Откинулся на подушки, закашлялся, выпрямился, затянулся сигаретой, оглядел нас зорко и сразу продолжал:

— А теперь слушайте внимательно. Мне очень, очень важно, чтобы вы, друзья мои, рапповцы, правильно почувствовали это стихотворение.

Это были стихи о Феликсе Дзержинском. «ТВС». Первый вариант. Черновик.

Это были такие стихи, от чтения которых задыхался не только сам автор, но и мы, слушатели, никогда не болевшие астмой.

Застыл, вцепившись в подлокотники кресла, Алеша Селивановский. Сурово свел брови и весь устремился вперед, боясь пропустить слово, Саша Фадеев.

А век поджидает на мостовой,

Сосредоточен, как часовой.

Иди — и не бойся с ним рядом встать.

Твое одиночество веку под стать.

Задания для выполнения:
a. Ответьте на вопросы по отрывку:
(i) О ком были стихи?
(ii) Кто застыл, вцепившись в подлокотники кресла?
(iii) С кем в стихах сравнивается сосредоточенный век?
b. Перепишите дословно часть отрывка: начните со слов «Откинулся на подушки, закашлялся, выпрямился, затянулся», закончите словами «не болевшие астмой.».
Строки здесь никак не используются.

Сохранённые записи данных:
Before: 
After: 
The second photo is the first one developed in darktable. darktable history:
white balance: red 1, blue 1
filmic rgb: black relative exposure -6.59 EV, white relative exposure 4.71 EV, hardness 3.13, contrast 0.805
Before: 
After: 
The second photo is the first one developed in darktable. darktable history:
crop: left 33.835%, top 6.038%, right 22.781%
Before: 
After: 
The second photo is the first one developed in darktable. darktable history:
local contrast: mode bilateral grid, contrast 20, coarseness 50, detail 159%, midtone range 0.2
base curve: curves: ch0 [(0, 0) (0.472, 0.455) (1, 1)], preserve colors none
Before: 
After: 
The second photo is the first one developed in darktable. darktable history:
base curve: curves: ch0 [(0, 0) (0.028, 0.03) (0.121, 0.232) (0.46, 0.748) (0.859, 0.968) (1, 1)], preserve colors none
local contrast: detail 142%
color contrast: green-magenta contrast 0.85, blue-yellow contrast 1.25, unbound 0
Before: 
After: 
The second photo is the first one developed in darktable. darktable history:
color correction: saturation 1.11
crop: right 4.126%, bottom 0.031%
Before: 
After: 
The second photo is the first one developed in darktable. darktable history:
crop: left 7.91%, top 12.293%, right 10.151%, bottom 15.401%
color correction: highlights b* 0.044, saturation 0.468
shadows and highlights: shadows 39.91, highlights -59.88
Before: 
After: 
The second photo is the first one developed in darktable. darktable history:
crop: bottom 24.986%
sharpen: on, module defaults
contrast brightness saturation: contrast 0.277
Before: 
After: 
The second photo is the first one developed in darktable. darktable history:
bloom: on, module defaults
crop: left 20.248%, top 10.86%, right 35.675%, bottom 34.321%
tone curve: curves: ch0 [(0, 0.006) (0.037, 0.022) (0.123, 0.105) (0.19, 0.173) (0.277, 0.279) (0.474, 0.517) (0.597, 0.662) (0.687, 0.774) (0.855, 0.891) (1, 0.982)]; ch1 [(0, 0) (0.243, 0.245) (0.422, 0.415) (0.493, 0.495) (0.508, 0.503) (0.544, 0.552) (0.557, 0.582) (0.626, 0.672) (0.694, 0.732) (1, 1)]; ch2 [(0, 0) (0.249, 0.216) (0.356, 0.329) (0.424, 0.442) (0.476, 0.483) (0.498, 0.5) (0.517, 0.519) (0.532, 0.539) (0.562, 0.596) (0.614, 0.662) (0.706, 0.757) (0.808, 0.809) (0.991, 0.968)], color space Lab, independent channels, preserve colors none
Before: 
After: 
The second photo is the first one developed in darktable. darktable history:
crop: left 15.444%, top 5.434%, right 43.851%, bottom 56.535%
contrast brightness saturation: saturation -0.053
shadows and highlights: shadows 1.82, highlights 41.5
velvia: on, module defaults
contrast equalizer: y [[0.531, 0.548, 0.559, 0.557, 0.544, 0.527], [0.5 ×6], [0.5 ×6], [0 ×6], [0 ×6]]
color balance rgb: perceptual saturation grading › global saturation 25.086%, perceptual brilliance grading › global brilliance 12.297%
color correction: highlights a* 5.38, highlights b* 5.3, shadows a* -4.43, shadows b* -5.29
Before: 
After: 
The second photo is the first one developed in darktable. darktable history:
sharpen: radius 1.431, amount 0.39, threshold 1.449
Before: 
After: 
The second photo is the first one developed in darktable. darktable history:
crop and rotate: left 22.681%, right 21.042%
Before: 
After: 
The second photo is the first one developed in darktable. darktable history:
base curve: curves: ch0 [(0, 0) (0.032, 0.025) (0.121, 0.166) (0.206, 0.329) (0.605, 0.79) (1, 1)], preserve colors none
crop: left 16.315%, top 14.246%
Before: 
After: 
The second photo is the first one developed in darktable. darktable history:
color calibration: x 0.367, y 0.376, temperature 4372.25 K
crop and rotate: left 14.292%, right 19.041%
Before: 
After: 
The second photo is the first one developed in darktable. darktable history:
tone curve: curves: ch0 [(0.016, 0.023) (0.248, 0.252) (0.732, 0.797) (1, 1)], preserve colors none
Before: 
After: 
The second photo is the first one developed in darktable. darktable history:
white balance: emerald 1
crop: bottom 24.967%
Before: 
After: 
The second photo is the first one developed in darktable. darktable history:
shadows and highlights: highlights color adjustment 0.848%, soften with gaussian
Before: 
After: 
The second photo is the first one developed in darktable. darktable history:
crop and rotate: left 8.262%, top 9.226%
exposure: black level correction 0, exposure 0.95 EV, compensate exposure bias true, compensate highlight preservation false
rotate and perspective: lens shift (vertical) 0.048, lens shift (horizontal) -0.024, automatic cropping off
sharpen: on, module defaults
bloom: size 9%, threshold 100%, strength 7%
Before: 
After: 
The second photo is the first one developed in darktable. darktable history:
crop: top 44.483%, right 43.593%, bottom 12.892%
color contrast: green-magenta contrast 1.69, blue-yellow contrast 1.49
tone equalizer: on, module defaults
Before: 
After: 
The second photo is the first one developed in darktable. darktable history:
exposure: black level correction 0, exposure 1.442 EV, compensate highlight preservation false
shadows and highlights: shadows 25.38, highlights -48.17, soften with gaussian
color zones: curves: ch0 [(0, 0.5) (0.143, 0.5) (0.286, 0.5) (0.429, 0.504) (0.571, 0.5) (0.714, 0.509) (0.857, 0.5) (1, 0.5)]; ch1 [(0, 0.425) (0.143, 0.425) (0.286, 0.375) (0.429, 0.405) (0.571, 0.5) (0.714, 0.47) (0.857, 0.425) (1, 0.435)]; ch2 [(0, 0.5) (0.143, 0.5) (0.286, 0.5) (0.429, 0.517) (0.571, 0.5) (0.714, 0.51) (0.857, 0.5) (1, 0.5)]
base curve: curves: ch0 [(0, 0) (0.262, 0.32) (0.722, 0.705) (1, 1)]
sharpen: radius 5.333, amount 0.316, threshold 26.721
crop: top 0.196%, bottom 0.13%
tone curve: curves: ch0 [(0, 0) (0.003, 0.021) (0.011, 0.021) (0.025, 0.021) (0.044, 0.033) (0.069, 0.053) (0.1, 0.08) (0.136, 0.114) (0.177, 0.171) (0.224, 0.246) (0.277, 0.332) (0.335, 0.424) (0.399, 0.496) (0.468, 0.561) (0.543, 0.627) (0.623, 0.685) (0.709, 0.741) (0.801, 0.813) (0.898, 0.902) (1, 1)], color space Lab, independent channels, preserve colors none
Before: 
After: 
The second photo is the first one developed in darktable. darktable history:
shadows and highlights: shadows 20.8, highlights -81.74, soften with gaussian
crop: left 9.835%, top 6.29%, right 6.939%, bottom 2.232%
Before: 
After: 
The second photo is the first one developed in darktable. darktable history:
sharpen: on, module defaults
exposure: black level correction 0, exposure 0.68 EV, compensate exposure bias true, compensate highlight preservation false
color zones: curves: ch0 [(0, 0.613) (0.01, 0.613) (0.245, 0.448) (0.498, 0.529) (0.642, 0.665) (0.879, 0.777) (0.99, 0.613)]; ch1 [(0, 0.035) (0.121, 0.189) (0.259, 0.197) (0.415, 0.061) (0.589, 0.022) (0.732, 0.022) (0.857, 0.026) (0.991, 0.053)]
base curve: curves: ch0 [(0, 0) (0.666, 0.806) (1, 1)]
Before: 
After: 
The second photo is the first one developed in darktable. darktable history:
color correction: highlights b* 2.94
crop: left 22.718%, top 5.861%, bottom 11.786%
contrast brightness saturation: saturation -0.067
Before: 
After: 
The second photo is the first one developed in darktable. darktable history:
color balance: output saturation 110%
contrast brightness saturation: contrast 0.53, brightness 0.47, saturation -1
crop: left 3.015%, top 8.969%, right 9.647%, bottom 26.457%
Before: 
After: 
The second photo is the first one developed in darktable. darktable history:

Ответы:
a.
(i) О Феликсе Дзержинском.
(ii) Алеша Селивановский.
(iii) С часовым.

b.
Откинулся на подушки, закашлялся, выпрямился, затянулся сигаретой, оглядел нас зорко и сразу продолжал:

— А теперь слушайте внимательно. Мне очень, очень важно, чтобы вы, друзья мои, рапповцы, правильно почувствовали это стихотворение.

Это были стихи о Феликсе Дзержинском. «ТВС». Первый вариант. Черновик.

Это были такие стихи, от чтения которых задыхался не только сам автор, но и мы, слушатели, никогда не болевшие астмой.